━━━━━ Text for analysis

In addition, there would be an annual cost-of-living inflation adjustment to the $30 million limit rounded to the nearest $100,000.

National Association of Bond Lawyers board member Jodie Smith, a partner at Maynard Cooper & Gale in Birmingham, Ala. which is located in Sewell's congressional district, said NABL summarizes the bill's impact in terms of three "I"s. It increases the limit on bank-qualified bonds to $30 million from $10 million, indexes the limit for inflation and shifts the authorization to the issuer.

The bill filing, which had been promised before the House left town until Sept. 9, offers a placeholder on the shelf for the House Ways and Means Committee to consider if the tax-writing committee takes up infrastructure financing later this year.

Although hope has dimmed for enactment of a major infrastructure package this year, House Ways and Means Committee Chairman Richard Neal, D-Mass., told reporters Thursday he’s hoping to revisit the issue in the fall.

“I would hope we are going to find some agreement with the president on infrastructure,” Neal said in response to a question from The Bond Buyer on whether the Sewell-Reed bill might be considered. “I haven’t given up on it.

━━━━━━━━━━

• _How to complete this task_
Decide whether each statement agrees with the article on bank-qualified bonds, answering yes or no and quoting the words from the article that settle it: (a) The bill would raise the limit on bank-qualified bonds from $10 million to $30 million. (b) The annual inflation adjustment to the limit would be rounded to the nearest $1 million. (c) Neal said he had given up on reaching agreement on infrastructure. The records that follow were taken from an unrelated source.

━━━━━ Provided information

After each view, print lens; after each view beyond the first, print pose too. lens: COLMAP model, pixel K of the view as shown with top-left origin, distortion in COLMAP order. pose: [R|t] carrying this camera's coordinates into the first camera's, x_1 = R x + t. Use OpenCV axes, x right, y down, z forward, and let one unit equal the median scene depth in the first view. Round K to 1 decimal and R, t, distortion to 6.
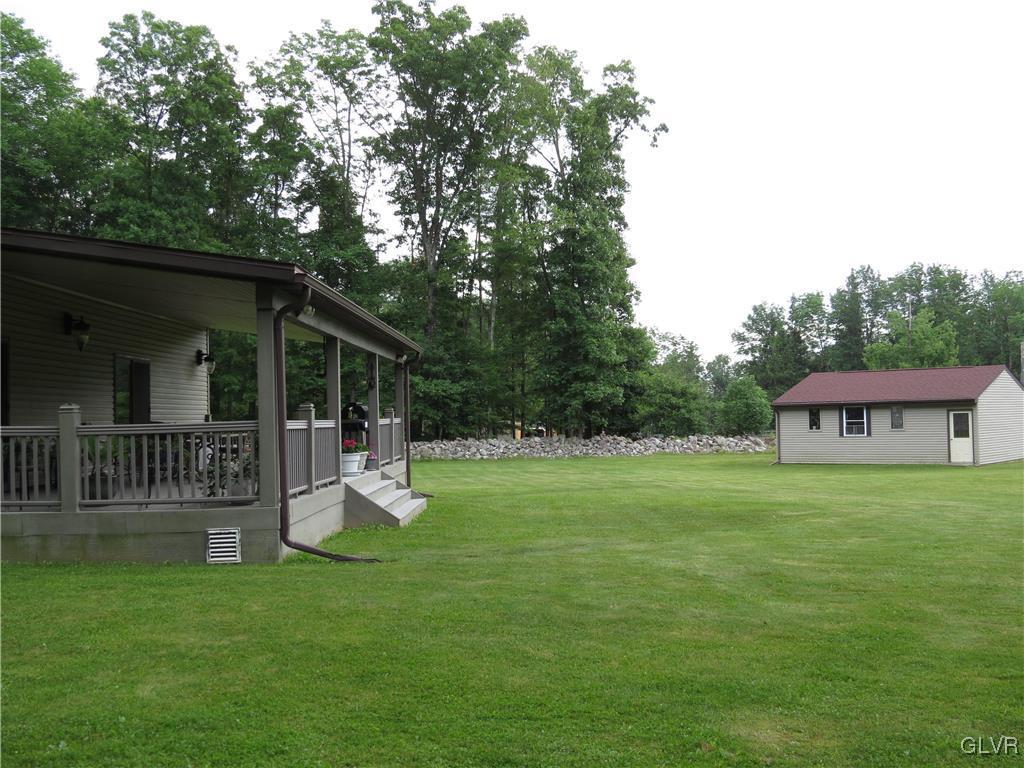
lens RADIAL K [[1182.3, 0, 512.0], [0, 1182.3, 384.0], [0, 0, 1]] dist [-0.035380, -0.017940]
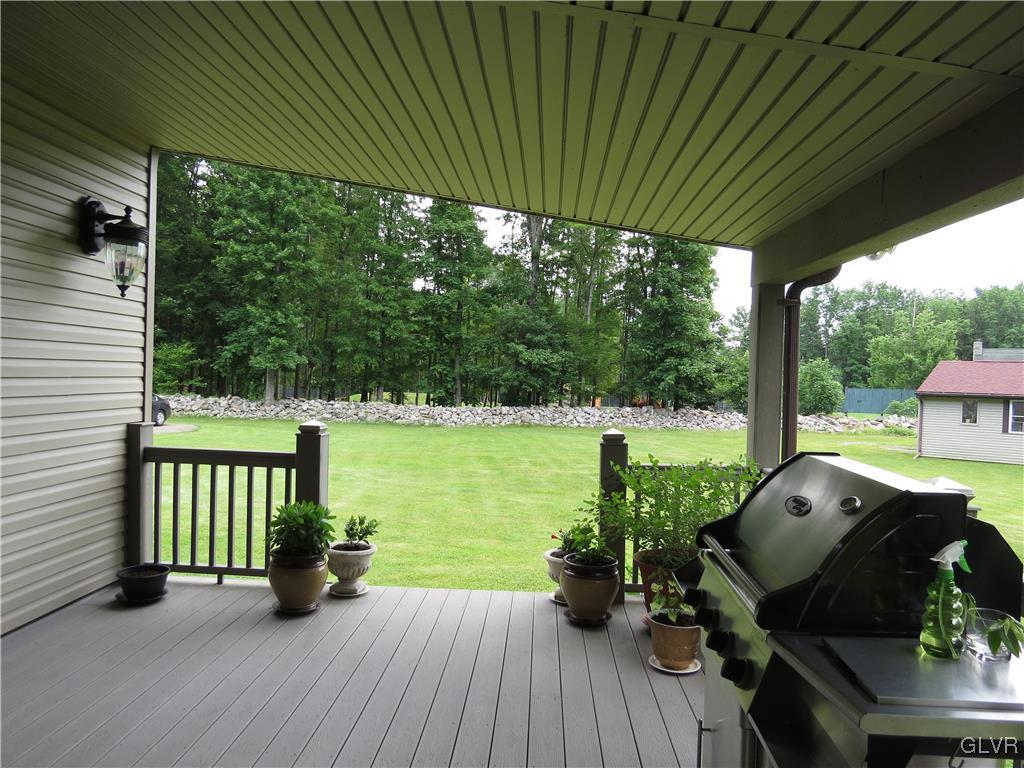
lens RADIAL K [[727.1, 0, 512.0], [0, 727.1, 384.0], [0, 0, 1]] dist [-0.023641, 0.001587]
pose [[0.998383, 0.048635, -0.029427, -0.066861], [-0.047370, 0.997982, 0.042275, 0.001139], [0.031423, -0.040813, 0.998673, 0.349903]]
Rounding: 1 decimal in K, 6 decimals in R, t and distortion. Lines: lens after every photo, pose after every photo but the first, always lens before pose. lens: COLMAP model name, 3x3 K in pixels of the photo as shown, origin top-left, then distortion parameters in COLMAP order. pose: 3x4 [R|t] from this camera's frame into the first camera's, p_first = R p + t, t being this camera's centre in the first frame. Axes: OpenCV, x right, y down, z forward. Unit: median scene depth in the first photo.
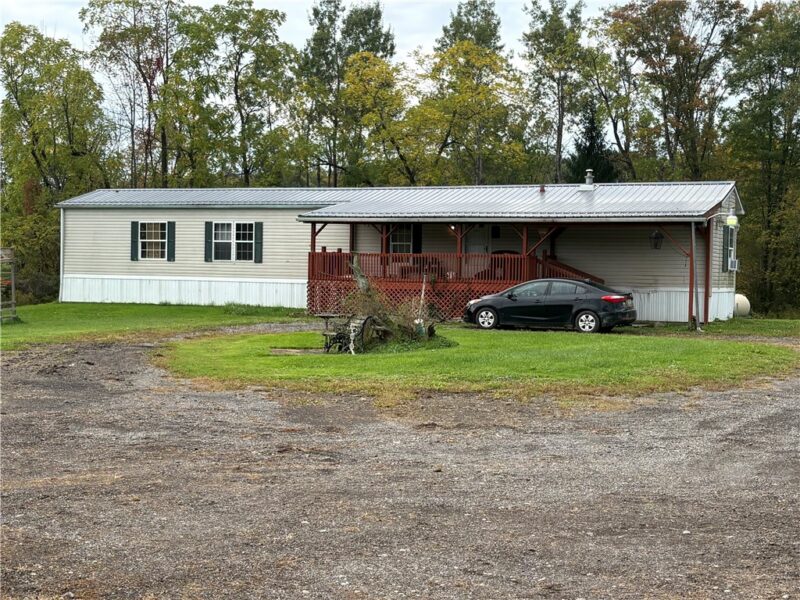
lens RADIAL K [[1213.0, 0, 400.0], [0, 1213.0, 300.4], [0, 0, 1]] dist [0.015050, 0.000000]
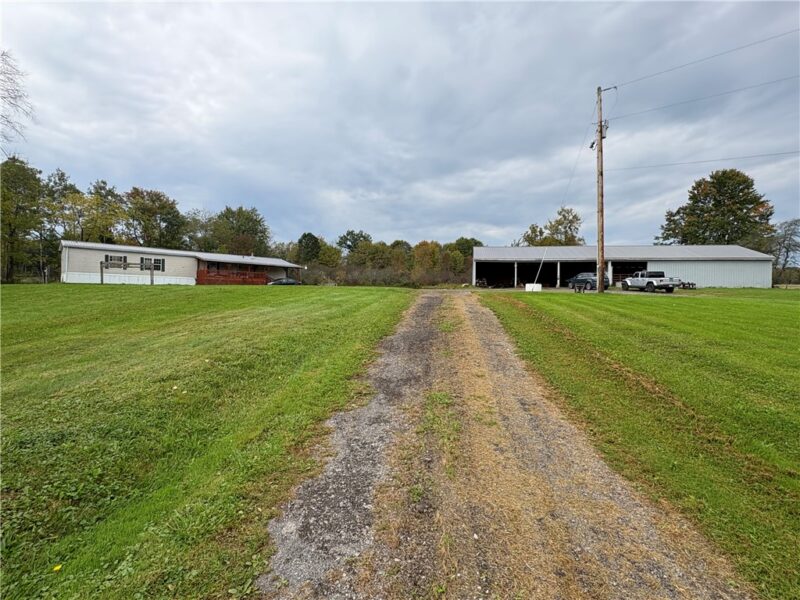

━━━━━━━━━━

• _Answer box_
(a) Yes: "It increases the limit on bank-qualified bonds to $30 million from $10 million"
(b) No: "rounded to the nearest $100,000"
(c) No: "I haven’t given up on it."